** INFORMATION SUPPLIED follows **
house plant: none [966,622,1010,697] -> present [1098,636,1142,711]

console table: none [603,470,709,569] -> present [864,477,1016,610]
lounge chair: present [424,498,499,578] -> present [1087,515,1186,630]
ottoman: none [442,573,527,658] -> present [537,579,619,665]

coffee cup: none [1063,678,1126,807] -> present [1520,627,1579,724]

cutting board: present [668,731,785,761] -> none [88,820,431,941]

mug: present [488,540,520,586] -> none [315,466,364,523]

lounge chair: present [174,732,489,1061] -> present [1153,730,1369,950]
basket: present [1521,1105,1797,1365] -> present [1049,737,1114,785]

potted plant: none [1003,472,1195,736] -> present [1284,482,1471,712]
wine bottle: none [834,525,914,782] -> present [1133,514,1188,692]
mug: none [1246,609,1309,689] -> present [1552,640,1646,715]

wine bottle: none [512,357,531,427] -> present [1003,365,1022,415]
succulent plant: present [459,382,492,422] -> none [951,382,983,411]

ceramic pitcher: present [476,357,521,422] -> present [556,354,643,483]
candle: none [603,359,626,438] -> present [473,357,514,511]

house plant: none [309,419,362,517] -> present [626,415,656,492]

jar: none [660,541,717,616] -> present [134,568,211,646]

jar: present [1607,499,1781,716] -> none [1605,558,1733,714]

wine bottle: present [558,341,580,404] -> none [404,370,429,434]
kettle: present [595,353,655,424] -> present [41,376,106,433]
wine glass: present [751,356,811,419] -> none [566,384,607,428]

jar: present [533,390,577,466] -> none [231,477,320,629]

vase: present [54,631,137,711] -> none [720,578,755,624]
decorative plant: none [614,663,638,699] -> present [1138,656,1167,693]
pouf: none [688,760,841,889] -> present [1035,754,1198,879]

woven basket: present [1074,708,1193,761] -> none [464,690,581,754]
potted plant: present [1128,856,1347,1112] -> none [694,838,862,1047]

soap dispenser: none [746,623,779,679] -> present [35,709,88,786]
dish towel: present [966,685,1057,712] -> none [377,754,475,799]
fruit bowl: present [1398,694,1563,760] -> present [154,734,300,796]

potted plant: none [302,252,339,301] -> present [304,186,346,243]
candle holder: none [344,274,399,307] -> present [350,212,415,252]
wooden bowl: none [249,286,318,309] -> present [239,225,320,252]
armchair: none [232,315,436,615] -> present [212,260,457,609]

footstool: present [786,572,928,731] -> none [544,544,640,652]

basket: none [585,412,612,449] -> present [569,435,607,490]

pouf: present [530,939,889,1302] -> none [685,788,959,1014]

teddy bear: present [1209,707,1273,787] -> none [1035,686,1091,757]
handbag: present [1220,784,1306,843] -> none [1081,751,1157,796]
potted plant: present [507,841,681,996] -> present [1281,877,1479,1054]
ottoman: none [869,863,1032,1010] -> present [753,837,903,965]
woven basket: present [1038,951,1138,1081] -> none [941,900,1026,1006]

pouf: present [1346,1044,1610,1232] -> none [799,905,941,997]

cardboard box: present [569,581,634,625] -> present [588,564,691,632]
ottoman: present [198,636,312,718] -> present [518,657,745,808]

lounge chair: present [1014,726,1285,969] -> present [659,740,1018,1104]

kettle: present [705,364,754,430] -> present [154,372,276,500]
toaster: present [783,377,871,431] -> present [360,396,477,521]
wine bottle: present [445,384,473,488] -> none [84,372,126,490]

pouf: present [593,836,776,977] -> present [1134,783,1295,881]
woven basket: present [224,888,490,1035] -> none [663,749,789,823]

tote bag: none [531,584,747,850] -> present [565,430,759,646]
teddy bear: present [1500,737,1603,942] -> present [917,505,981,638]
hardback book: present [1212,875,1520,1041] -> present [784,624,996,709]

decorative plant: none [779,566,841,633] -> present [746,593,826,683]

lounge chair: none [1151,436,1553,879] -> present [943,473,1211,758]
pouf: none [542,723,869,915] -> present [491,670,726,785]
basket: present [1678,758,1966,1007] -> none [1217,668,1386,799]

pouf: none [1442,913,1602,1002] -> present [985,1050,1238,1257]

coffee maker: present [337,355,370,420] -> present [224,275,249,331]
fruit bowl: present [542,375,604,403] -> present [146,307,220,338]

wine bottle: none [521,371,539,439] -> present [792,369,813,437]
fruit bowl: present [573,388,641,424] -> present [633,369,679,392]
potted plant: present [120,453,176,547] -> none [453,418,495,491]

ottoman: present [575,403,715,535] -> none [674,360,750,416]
** End of INFORMATION SUPPLIED **
→ DIRECTIVE:
Would you please copy the material above exactly, with nothing left out?

→ OUTPUT OF THE TASK:
house plant: none [966,622,1010,697] -> present [1098,636,1142,711]

console table: none [603,470,709,569] -> present [864,477,1016,610]
lounge chair: present [424,498,499,578] -> present [1087,515,1186,630]
ottoman: none [442,573,527,658] -> present [537,579,619,665]

coffee cup: none [1063,678,1126,807] -> present [1520,627,1579,724]

cutting board: present [668,731,785,761] -> none [88,820,431,941]

mug: present [488,540,520,586] -> none [315,466,364,523]

lounge chair: present [174,732,489,1061] -> present [1153,730,1369,950]
basket: present [1521,1105,1797,1365] -> present [1049,737,1114,785]

potted plant: none [1003,472,1195,736] -> present [1284,482,1471,712]
wine bottle: none [834,525,914,782] -> present [1133,514,1188,692]
mug: none [1246,609,1309,689] -> present [1552,640,1646,715]

wine bottle: none [512,357,531,427] -> present [1003,365,1022,415]
succulent plant: present [459,382,492,422] -> none [951,382,983,411]

ceramic pitcher: present [476,357,521,422] -> present [556,354,643,483]
candle: none [603,359,626,438] -> present [473,357,514,511]

house plant: none [309,419,362,517] -> present [626,415,656,492]

jar: none [660,541,717,616] -> present [134,568,211,646]

jar: present [1607,499,1781,716] -> none [1605,558,1733,714]

wine bottle: present [558,341,580,404] -> none [404,370,429,434]
kettle: present [595,353,655,424] -> present [41,376,106,433]
wine glass: present [751,356,811,419] -> none [566,384,607,428]

jar: present [533,390,577,466] -> none [231,477,320,629]

vase: present [54,631,137,711] -> none [720,578,755,624]
decorative plant: none [614,663,638,699] -> present [1138,656,1167,693]
pouf: none [688,760,841,889] -> present [1035,754,1198,879]

woven basket: present [1074,708,1193,761] -> none [464,690,581,754]
potted plant: present [1128,856,1347,1112] -> none [694,838,862,1047]

soap dispenser: none [746,623,779,679] -> present [35,709,88,786]
dish towel: present [966,685,1057,712] -> none [377,754,475,799]
fruit bowl: present [1398,694,1563,760] -> present [154,734,300,796]

potted plant: none [302,252,339,301] -> present [304,186,346,243]
candle holder: none [344,274,399,307] -> present [350,212,415,252]
wooden bowl: none [249,286,318,309] -> present [239,225,320,252]
armchair: none [232,315,436,615] -> present [212,260,457,609]

footstool: present [786,572,928,731] -> none [544,544,640,652]

basket: none [585,412,612,449] -> present [569,435,607,490]

pouf: present [530,939,889,1302] -> none [685,788,959,1014]

teddy bear: present [1209,707,1273,787] -> none [1035,686,1091,757]
handbag: present [1220,784,1306,843] -> none [1081,751,1157,796]
potted plant: present [507,841,681,996] -> present [1281,877,1479,1054]
ottoman: none [869,863,1032,1010] -> present [753,837,903,965]
woven basket: present [1038,951,1138,1081] -> none [941,900,1026,1006]

pouf: present [1346,1044,1610,1232] -> none [799,905,941,997]

cardboard box: present [569,581,634,625] -> present [588,564,691,632]
ottoman: present [198,636,312,718] -> present [518,657,745,808]

lounge chair: present [1014,726,1285,969] -> present [659,740,1018,1104]

kettle: present [705,364,754,430] -> present [154,372,276,500]
toaster: present [783,377,871,431] -> present [360,396,477,521]
wine bottle: present [445,384,473,488] -> none [84,372,126,490]

pouf: present [593,836,776,977] -> present [1134,783,1295,881]
woven basket: present [224,888,490,1035] -> none [663,749,789,823]

tote bag: none [531,584,747,850] -> present [565,430,759,646]
teddy bear: present [1500,737,1603,942] -> present [917,505,981,638]
hardback book: present [1212,875,1520,1041] -> present [784,624,996,709]

decorative plant: none [779,566,841,633] -> present [746,593,826,683]

lounge chair: none [1151,436,1553,879] -> present [943,473,1211,758]
pouf: none [542,723,869,915] -> present [491,670,726,785]
basket: present [1678,758,1966,1007] -> none [1217,668,1386,799]

pouf: none [1442,913,1602,1002] -> present [985,1050,1238,1257]

coffee maker: present [337,355,370,420] -> present [224,275,249,331]
fruit bowl: present [542,375,604,403] -> present [146,307,220,338]

wine bottle: none [521,371,539,439] -> present [792,369,813,437]
fruit bowl: present [573,388,641,424] -> present [633,369,679,392]
potted plant: present [120,453,176,547] -> none [453,418,495,491]

ottoman: present [575,403,715,535] -> none [674,360,750,416]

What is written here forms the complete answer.